┌──
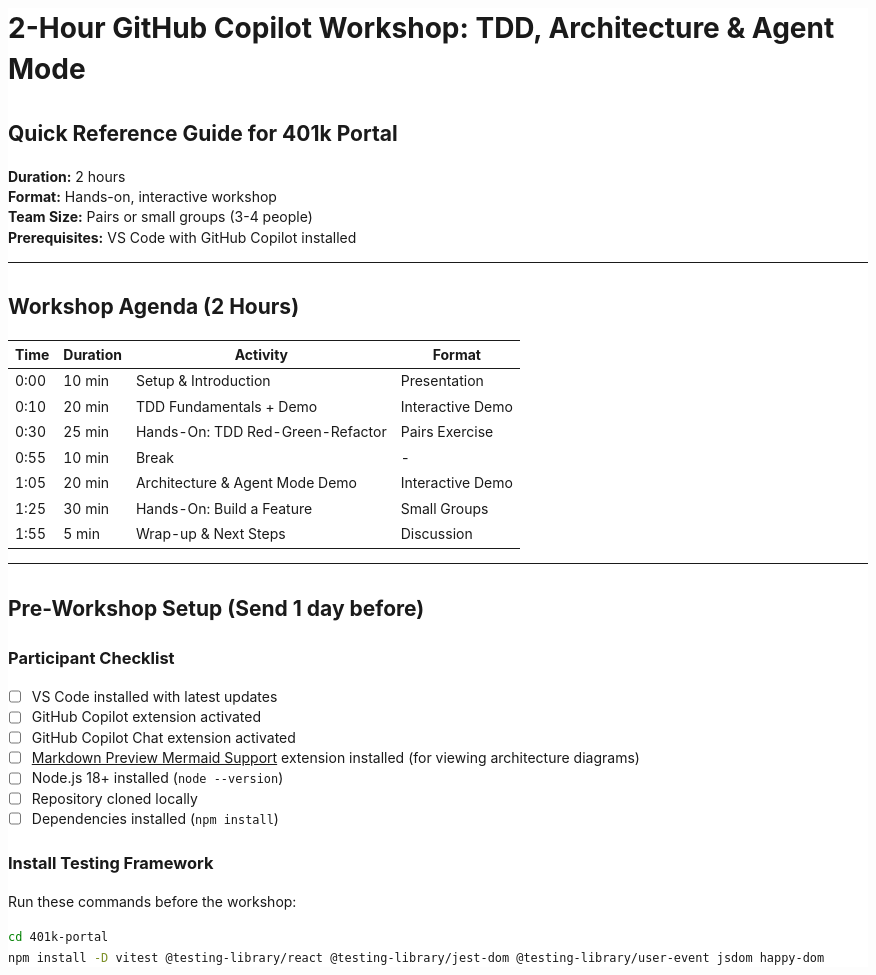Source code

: # 2-Hour GitHub Copilot Workshop: TDD, Architecture & Agent Mode

## Quick Reference Guide for 401k Portal

**Duration:** 2 hours  
**Format:** Hands-on, interactive workshop  
**Team Size:** Pairs or small groups (3-4 people)  
**Prerequisites:** VS Code with GitHub Copilot installed

---

## Workshop Agenda (2 Hours)

| Time | Duration | Activity | Format |
|------|----------|----------|--------|
| 0:00 | 10 min | Setup & Introduction | Presentation |
| 0:10 | 20 min | TDD Fundamentals + Demo | Interactive Demo |
| 0:30 | 25 min | Hands-On: TDD Red-Green-Refactor | Pairs Exercise |
| 0:55 | 10 min | Break | - |
| 1:05 | 20 min | Architecture & Agent Mode Demo | Interactive Demo |
| 1:25 | 30 min | Hands-On: Build a Feature | Small Groups |
| 1:55 | 5 min | Wrap-up & Next Steps | Discussion |

---

## Pre-Workshop Setup (Send 1 day before)

### Participant Checklist

- [ ] VS Code installed with latest updates
- [ ] GitHub Copilot extension activated
- [ ] GitHub Copilot Chat extension activated
- [ ] [Markdown Preview Mermaid Support](https://marketplace.visualstudio.com/items?itemName=bierner.markdown-mermaid) extension installed (for viewing architecture diagrams)
- [ ] Node.js 18+ installed (`node --version`)
- [ ] Repository cloned locally
- [ ] Dependencies installed (`npm install`)

### Install Testing Framework

Run these commands before the workshop:

```bash
cd 401k-portal
npm install -D vitest @testing-library/react @testing-library/jest-dom @testing-library/user-event jsdom happy-dom
```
└──
All that should be returned is the run of lines from the start of the entries above to the line bearing "groups (3-4 people)", each exact, with pictures omitted.

Source code

: # 2-Hour GitHub Copilot Workshop: TDD, Architecture & Agent Mode

## Quick Reference Guide for 401k Portal

**Duration:** 2 hours  
**Format:** Hands-on, interactive workshop  
**Team Size:** Pairs or small groups (3-4 people)  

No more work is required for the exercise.